His sacking hit the headlines in Italy, but more for the background intrigue that led to the decision than as a result of interest in Vialli’s abilities as a coach. Italian coaches have made an impact in several countries in recent times: Fabio Capello with Real Madrid, Gio­vanni Trapattoni with Bayern Munich, even Alberto Bigon with Sion in Switzerland, have all won championships. But Vialli didn’t, after all, win the Premiership, and that is what really counts in Italy. The Swede Sven Goran Eriksson, for example, had won cups in Italy and in Europe but was not regarded as a great coach by Italian pundits until he finally landed the title with Lazio last season.

And the fact that Vialli appears to have played a part in creating factions in the Chelsea dressing room, making more or less the same mistakes as his predecessor Ruud Gullit, has not helped his image in Italy. After leaving Chelsea for Valencia, Didier Deschamps told Italian newspapers that in London he found a “different” Vialli. “He has changed,” the for­mer Juventus midfielder said. “He was not the nice person I knew as a player any more.”

Obviously someone who becomes a man­ager while still a player cannot keep the same relationship with former team-mates. But this is part of the problem with Vialli’s reputation in Italy, where the concept of player-manager is almost unknown and tends to be regarded with something approaching derision.

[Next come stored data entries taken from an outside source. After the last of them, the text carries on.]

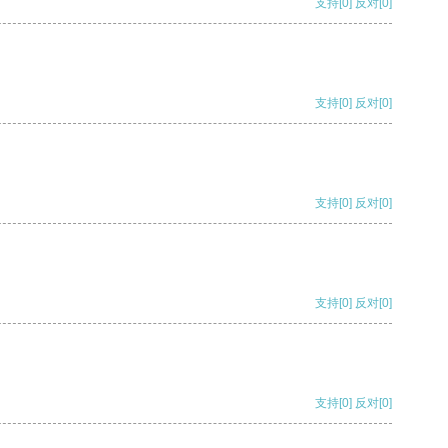
支持
[0]
反对
[0]
支持
[0]
反对
[0]
支持
[0]
反对
[0]
支持
[0]
反对
[0]
支持
[0]
反对
[0]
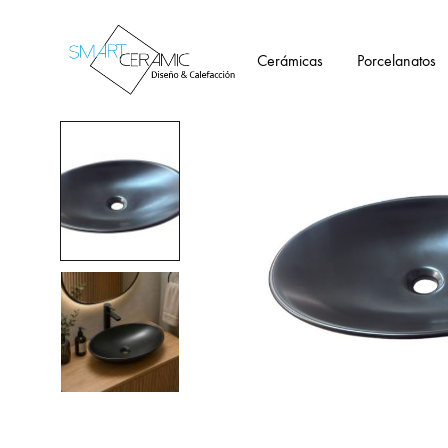
Cerámicas
Porcelanatos
Tienda
Smartceramic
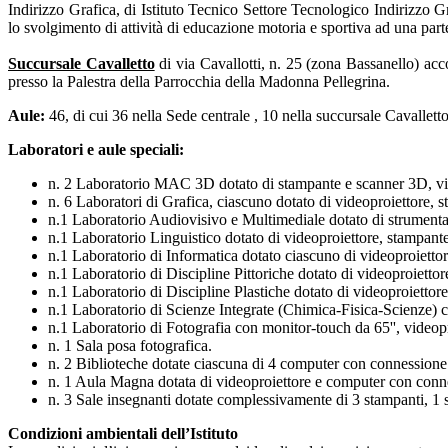
Indirizzo Grafica, di Istituto Tecnico Settore Tecnologico Indirizzo G
lo svolgimento di attività di educazione motoria e sportiva ad una parte 
Succursale Cavalletto
di via Cavallotti, n. 25 (zona Bassanello) acc
presso la Palestra della Parrocchia della Madonna Pellegrina.
Aule:
46, di cui 36 nella Sede centrale , 10 nella succursale Cavallett
Laboratori e aule speciali:
n. 2 Laboratorio MAC 3D dotato di stampante e scanner 3D, vid
n. 6 Laboratori di Grafica, ciascuno dotato di videoproiettore,
n.1 Laboratorio Audiovisivo e Multimediale dotato di strumenta
n.1 Laboratorio Linguistico dotato di videoproiettore, stampan
n.1 Laboratorio di Informatica dotato ciascuno di videoproiett
n.1 Laboratorio di Discipline Pittoriche dotato di videoproietto
n.1 Laboratorio di Discipline Plastiche dotato di videoproiettor
n.1 Laboratorio di Scienze Integrate (Chimica-Fisica-Scienze) co
n.1 Laboratorio di Fotografia con monitor-touch da 65'', videopr
n. 1 Sala posa fotografica.
n. 2 Biblioteche dotate ciascuna di 4 computer con connessione 
n. 1 Aula Magna dotata di videoproiettore e computer con conne
n. 3 Sale insegnanti dotate complessivamente di 3 stampanti, 1 
Condizioni ambientali dell’Istituto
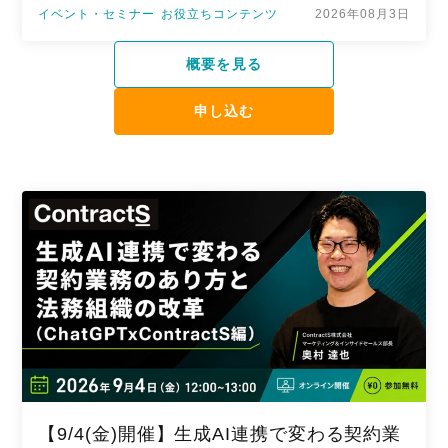
イベント・セミナー
お役立ちコンテンツ
2026年08月3日
概要を見る
申し込む
【9/4(金)開催】生成AI連携で変わる契約業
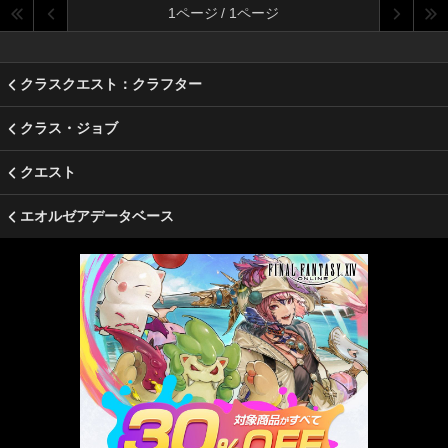
1ページ / 1ページ
クラスクエスト：クラフター
クラス・ジョブ
クエスト
エオルゼアデータベース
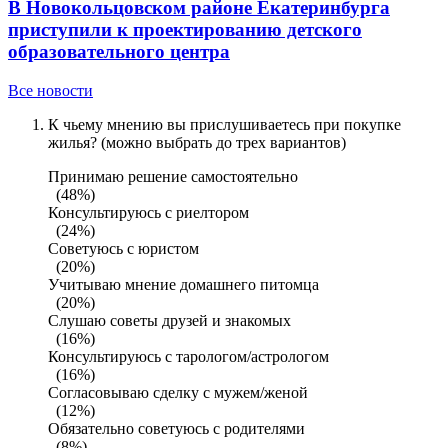
В Новокольцовском районе Екатеринбурга
приступили к проектированию детского
образовательного центра
Все новости
К чьему мнению вы прислушиваетесь при покупке
жилья? (можно выбрать до трех вариантов)
Принимаю решение самостоятельно
(48%)
Консультируюсь с риелтором
(24%)
Советуюсь с юристом
(20%)
Учитываю мнение домашнего питомца
(20%)
Слушаю советы друзей и знакомых
(16%)
Консультируюсь с тарологом/астрологом
(16%)
Согласовываю сделку с мужем/женой
(12%)
Обязательно советуюсь с родителями
(8%)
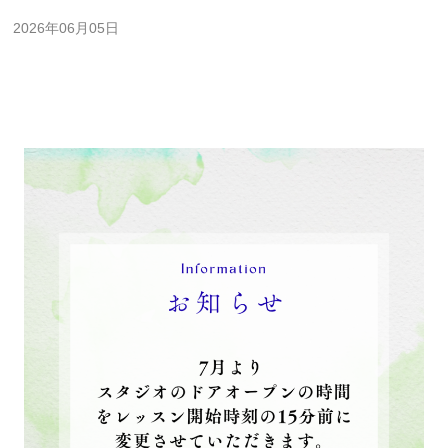
2026年06月05日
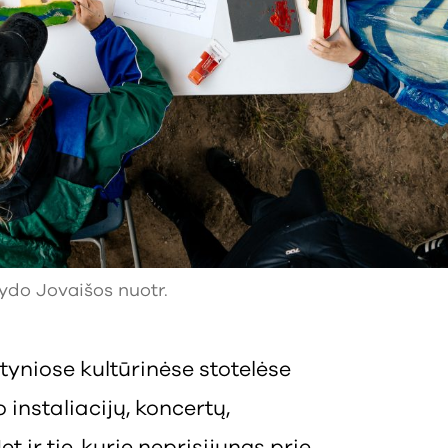
ydo Jovaišos nuotr.
yniose kultūrinėse stotelėse
instaliacijų, koncertų,
 ir tie, kurie neprisijungs prie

The season in Italy has started very late this year, on October 1, so there are unlikely to be sackings before the end of the year. Clubs like Inter or Fiorentina, who may need to calm down demoralised fans by bringing in a big name as new coach, are the sort of teams that might look to Vialli. Otherwise his future may lie with volatile clubs where coaches are always under pressure, like newly-promoted Napoli, or Perugia, whose impatient president rel­ishes seeing his name in the headlines, much like Vialli’s former employer.

Vialli was earning a lot less in England than the salaries drawn by top coaches in Italy, and he is still under contract to Chelsea until June, so he probably wouldn’t represent too great a financial risk for an Italian club. It’s more likely, however, that his future will lie in in the Premiership. It’s in England where he has achieved all his results as a coach, and where he is clearly respected, whereas in Italy he is still very much an unknown quantity. The fact that he won more trophies than any other manager in Chelsea’s history cuts little ice back home.